*** Input records Section Begins ***

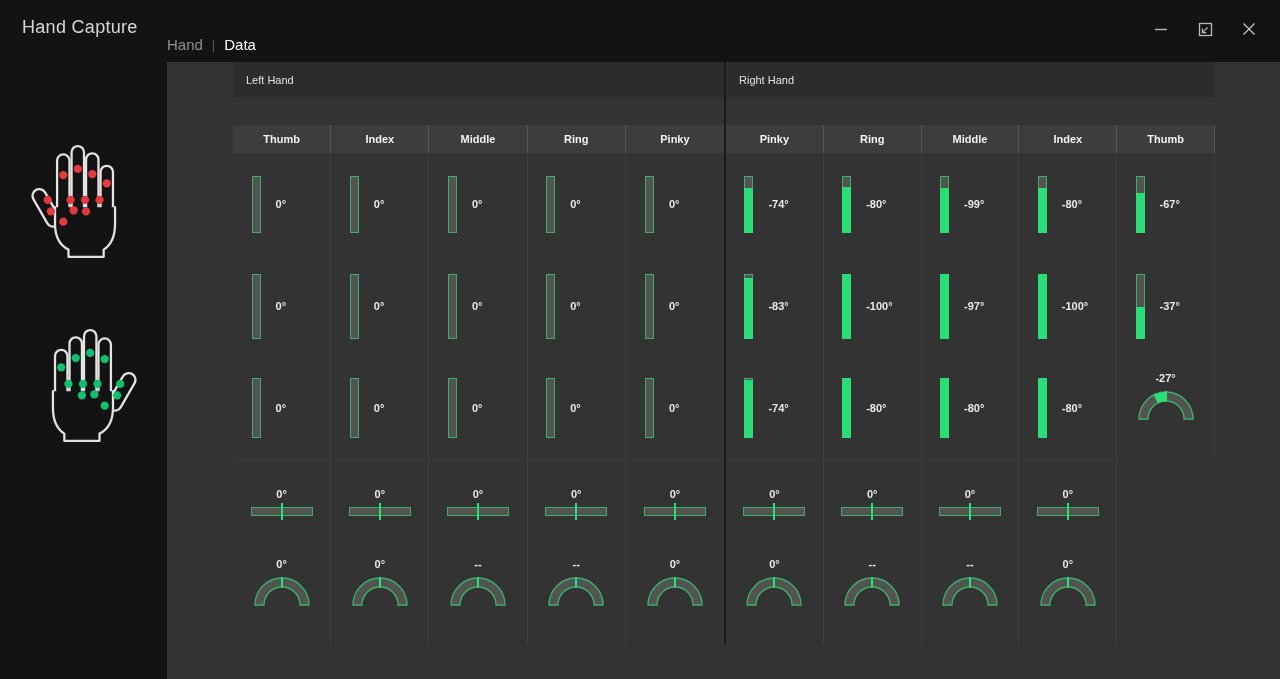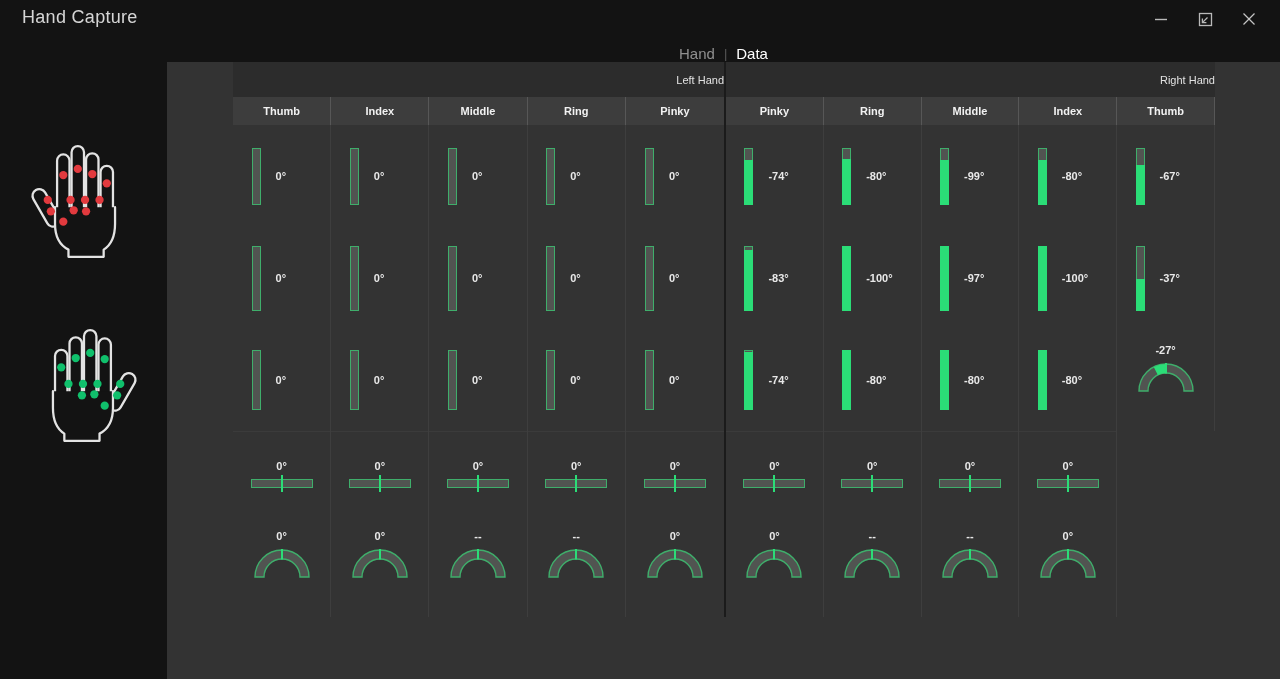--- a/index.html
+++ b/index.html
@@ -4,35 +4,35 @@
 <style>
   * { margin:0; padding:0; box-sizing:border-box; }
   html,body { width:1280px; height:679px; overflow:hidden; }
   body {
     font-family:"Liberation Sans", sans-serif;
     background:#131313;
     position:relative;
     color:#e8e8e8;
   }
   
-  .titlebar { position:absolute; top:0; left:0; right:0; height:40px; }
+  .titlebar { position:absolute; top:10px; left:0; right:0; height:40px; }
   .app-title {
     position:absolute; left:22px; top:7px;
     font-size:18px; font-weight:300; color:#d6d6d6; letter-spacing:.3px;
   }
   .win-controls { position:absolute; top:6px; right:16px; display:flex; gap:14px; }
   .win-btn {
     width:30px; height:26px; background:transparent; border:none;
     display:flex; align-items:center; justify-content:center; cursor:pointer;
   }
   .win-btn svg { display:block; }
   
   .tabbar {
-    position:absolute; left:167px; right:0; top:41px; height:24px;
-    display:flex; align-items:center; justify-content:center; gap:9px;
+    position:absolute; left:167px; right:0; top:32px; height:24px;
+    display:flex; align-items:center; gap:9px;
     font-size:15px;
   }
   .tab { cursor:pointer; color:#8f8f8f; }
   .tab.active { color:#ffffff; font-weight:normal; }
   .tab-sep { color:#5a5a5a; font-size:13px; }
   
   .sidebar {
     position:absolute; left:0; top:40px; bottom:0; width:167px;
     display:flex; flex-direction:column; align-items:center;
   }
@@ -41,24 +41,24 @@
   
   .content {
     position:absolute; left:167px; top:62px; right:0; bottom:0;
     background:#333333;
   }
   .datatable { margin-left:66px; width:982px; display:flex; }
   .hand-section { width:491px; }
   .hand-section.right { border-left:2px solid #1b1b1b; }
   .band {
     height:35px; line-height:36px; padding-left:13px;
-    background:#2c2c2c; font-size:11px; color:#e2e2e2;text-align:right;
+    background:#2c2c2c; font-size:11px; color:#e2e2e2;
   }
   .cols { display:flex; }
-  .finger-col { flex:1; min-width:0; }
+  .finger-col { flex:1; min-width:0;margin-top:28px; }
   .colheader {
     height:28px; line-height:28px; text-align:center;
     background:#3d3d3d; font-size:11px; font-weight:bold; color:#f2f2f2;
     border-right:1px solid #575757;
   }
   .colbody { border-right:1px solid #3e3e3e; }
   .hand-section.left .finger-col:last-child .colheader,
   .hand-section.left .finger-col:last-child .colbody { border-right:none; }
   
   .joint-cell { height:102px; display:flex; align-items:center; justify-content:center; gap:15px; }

*** Input records Section Ends ***

Work to complete
Using the listing above, list every line in which the string "center" occurs.

Your solution
     display:flex; align-items:center; justify-content:center; cursor:pointer;
-    display:flex; align-items:center; justify-content:center; gap:9px;
+    display:flex; align-items:center; gap:9px;
     display:flex; flex-direction:column; align-items:center;
     height:28px; line-height:28px; text-align:center;
   .joint-cell { height:102px; display:flex; align-items:center; justify-content:center; gap:15px; }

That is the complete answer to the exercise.